The family underestimates a society it deems beneath them, a group of people so low they are not even fit to kill. What Grau does with this circle of prostitutes is like a Pat Benatar video done right.
2. American Psycho (2000)
Mary Harron’s near-perfect horror comedy send-up of the Reagan era benefits from a number of things, including maybe the best casting in cinema history. This cast and Harron hit every note perfectly, offering a film that is as bloody and alarming as it can be, with every re-watch an opportunity to see more and more of its comic genius.
And of the many memorable moments in the film, the line most likely to be quoted is this: Don’t just stare at it. Eat it.
There is a lot of soullessness afoot in American Psycho, and in that line, but not in Cara Seymour’s performance. As Christie—Patrick Bateman’s favorite prostitute, God help her—she gives this film its first truly empathetic character. She is the one character you root for, the one whose death you don’t want to see happen. When Christie is lured back to Patrick’s apartment for a second round, for the first time in the film, you find yourself feeling sad for someone, finding the empathy Patrick so utterly lacks.
1. Peeping Tom (1960)
Director Michael Powell’s film broke a lot of ground and nearly ended his film career. People tend to react badly to horror movies that unnerve them, which is really odd given that this is the entire point of the genre.
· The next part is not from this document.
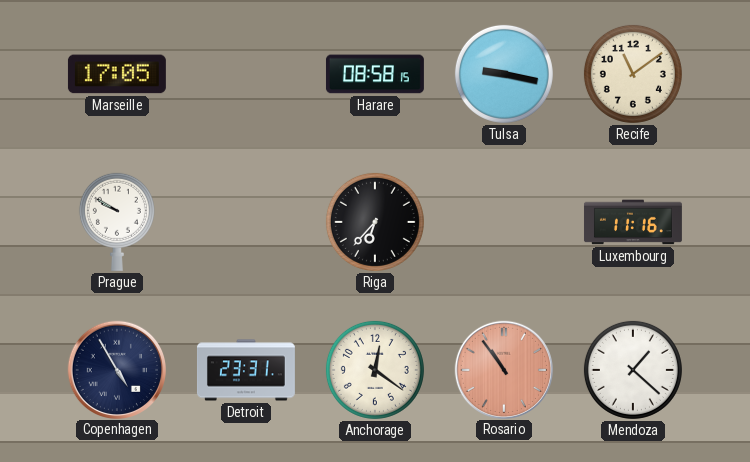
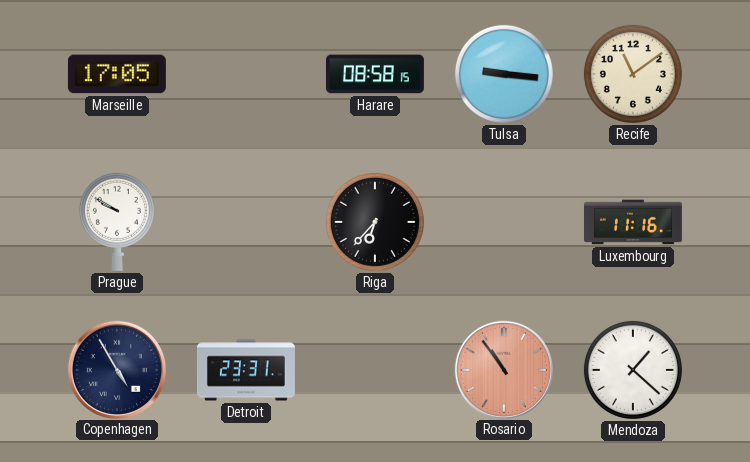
Tulsa: 9:17 -> 9:16
Anchorage: 12:21 -> none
Peeping Tom pissed everybody off, maybe because—like Michael Haneke’s films Funny Games—Peeping Tom implicates you in the horror.
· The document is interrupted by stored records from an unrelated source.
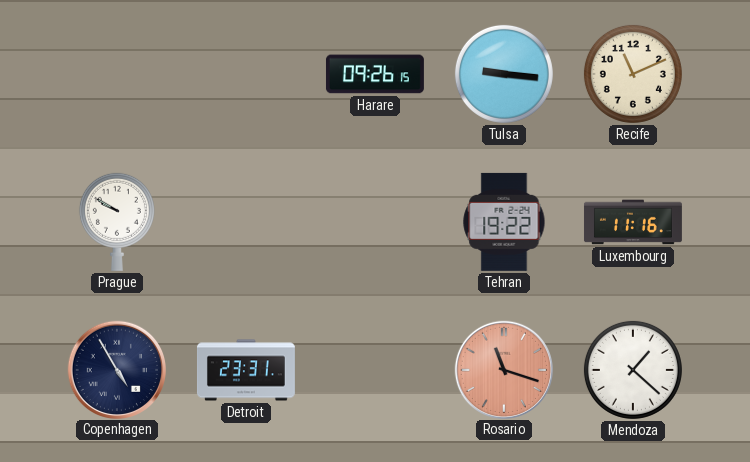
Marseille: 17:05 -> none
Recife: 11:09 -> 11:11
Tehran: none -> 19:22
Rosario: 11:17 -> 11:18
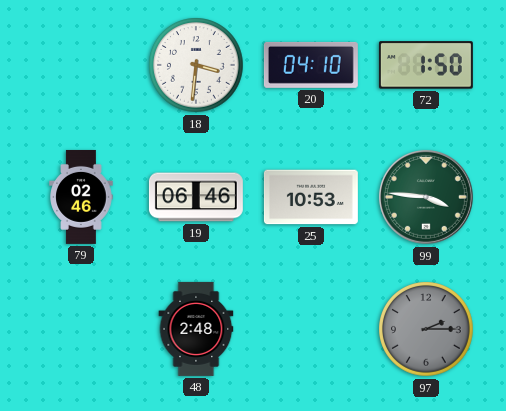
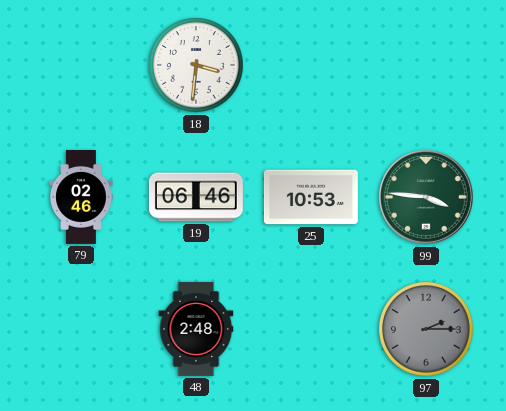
20: 04:10 -> none
72: 1:50 -> none
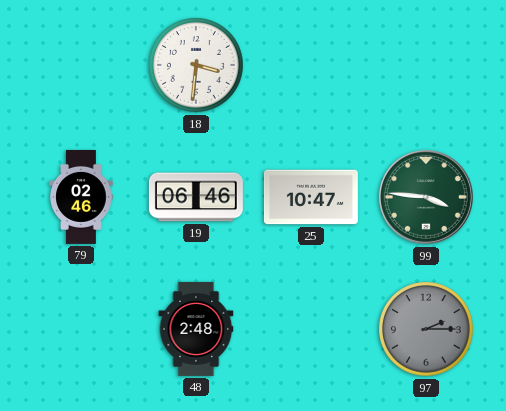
25: 10:53 -> 10:47
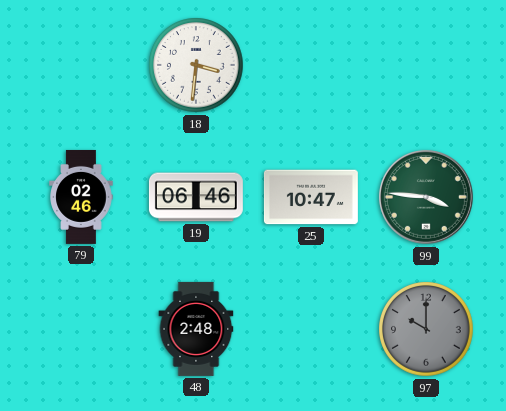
97: 2:15 -> 10:00
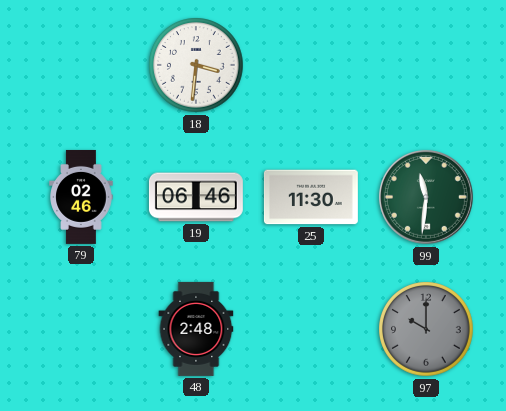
25: 10:47 -> 11:30
99: 3:46 -> 11:31
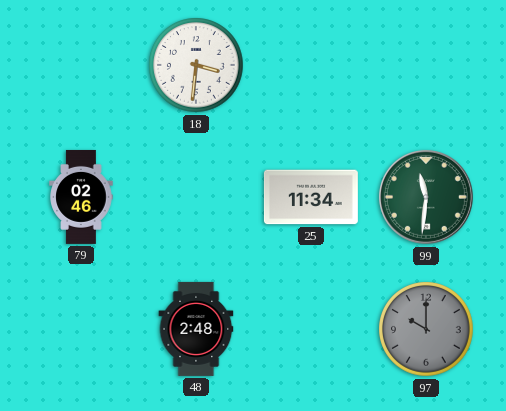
19: 06:46 -> none
25: 11:30 -> 11:34
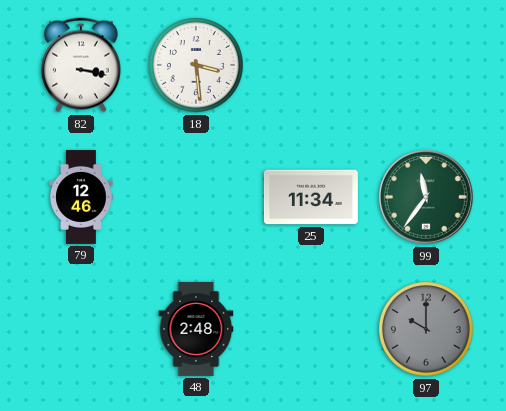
82: none -> 3:17
18: 3:31 -> 3:29
79: 02:46 -> 12:46
99: 11:31 -> 11:36
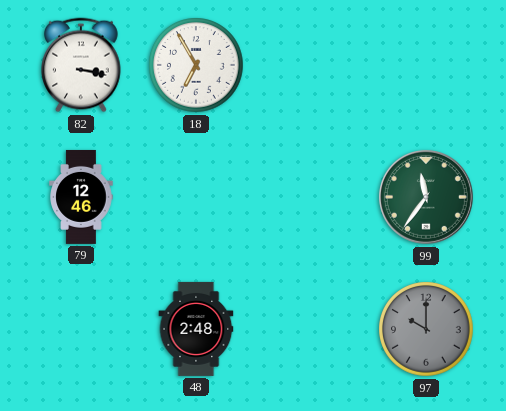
18: 3:29 -> 6:55
25: 11:34 -> none
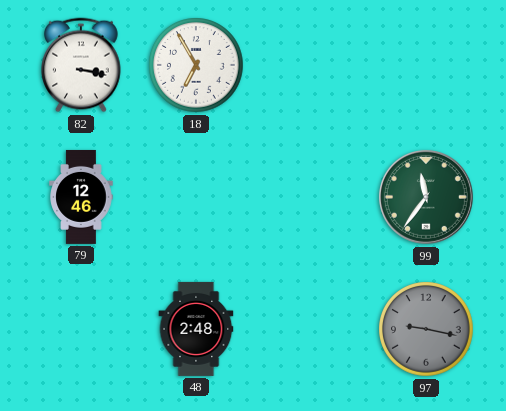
97: 10:00 -> 9:17
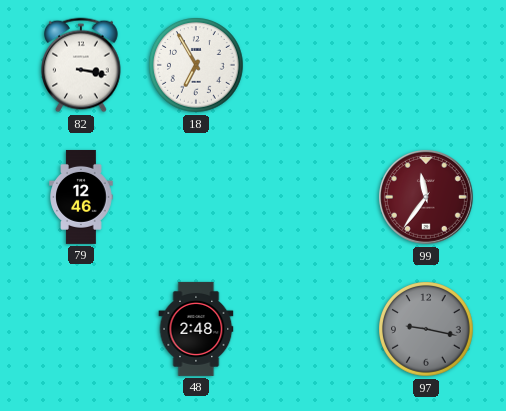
99 dial: green -> burgundy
Mark (Karlheinz Bohm) had a difficult childhood, developing a bit of a voyeuristic hobby to help him cope. He starts off with prostitutes, filming them, capturing their terror as he kills them. He’s a voyeur, but who can throw stones? Didn’t every one of us who’s ever watched this film— or any other horror movie, for that matter—sign up to do exactly what Mark was doing?
Bohm’s great success is in making Mark unsettlingly sympathetic. Powell’s is in using the audience’s instincts against us. Bohm makes us feel bad for the villain, Powell makes us relate to the villain. No wonder people were pissed.